El Dr. Solanet montando uno de sus sementales premiados. Esta fotografía fue tomada hace 40 años.
LA TAREA DE MI CORAZON
Hoy Emilio Solanet, cargado de años y honores, se ha retirado a El Cardal después de 40 años de enseñanza y de distinguida carrera parlamentaria. Podría dormirse en sus laureles, pero todavía atiende todos los detalles del manejo de su estancia, la supervisión de la esquila y los rodeos, y selecciona personalmente los animales para la venta y los que se han de reservar para la cría. Lleva escrupulosos registros de la genealogía de sus equinos y vacunos. Doma a sus criollos lentamente, sometiéndolos a la silla sólo a los cuatro años de edad (la mayoría de los caballos son domados entre los dos y los tres años), y en vez de domarlos en dos días mediante la fuerza bruta, exige que sus gauchos pasen tres meses sobándolos y palmeándolos, hasta que es casi una consecuencia natural que el animal soporte por primera vez silla y jinete.
Sin embargo, acerca del mantenimiento de la pureza de la raza, don Emilio es tan inexorable como las leyes que crearon el criollo. En octubre de cada año todos los criadores de criollos llevan unos cuantos de sus mejores caballos hasta una estancia cercana a Buenos Aires. Allí, y durante un período de varios días, cada animal debe recorrer 725 kilómetros a diferentes ritmos de marcha, observado por jueces elegidos entre criadores, veterinarios y oficiales de caballería. Los animales que no se distinguen por su resistencia, fuerza y voluntad, no pueden ser cruzados ni registrados. Son castrados o esterilizados, y se utilizan como bestias de trabajo. "Ninguna otra raza de caballos está sometida a prueba semejante", nos dijo.

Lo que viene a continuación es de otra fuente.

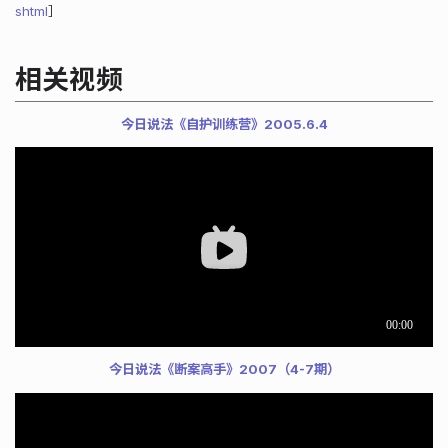
shtml
］
相关视频
今日说法《自护训练营》2005.6.4
今日说法《断案高手》2007（4-7期）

Aun así, 40.000 criollos están hoy registrados en los libros de la Sociedad Rural Argentina. Son propiedad de estancieros de un confín a otro de la Argentina, y don Emilio ha exportado criollos a cerca de doce países de América y de Europa. Los que alguna vez se burlaron de sus esfuerzos, ya no se burlan. En 1968, en la exposición ganadera anual de los jardines de Palermo, tres sementales criollos se vendieron en 800.000 pesos (2300 dólares) cada uno (más de tres veces el precio más alto pagado jamás por animales anglo-normando-argentinos de cría local). Son criollos los animales de trabajo empleados en las 300.000 hectáreas de la Mate Larangeira, gigantesca empresa de explotación agrícola del Paraguay tropical. "Ningún otro caballo podría vivir alimentándose con pastos ordinarios, resistir el calor y las garrapatas, y seguir trabajando como el criollo", nos dijo un director de la companía.
Como el animal que él ha recreado ha probado su valor, don Emilio no teme que sus reglamentos sean desechados alguna vez. Con un ademán en dirección de los rebaños de ovejas de lana espesa y de los enormes y plácidos vacunos Aberdeen Angus, mientras cabalgábamos con él por sus campos, nos dijo: "Estos traen el dinero, pero esta", y afectuosamente palmeó el pelaje bayo de su montura, "esta es la tarea de mi corazón".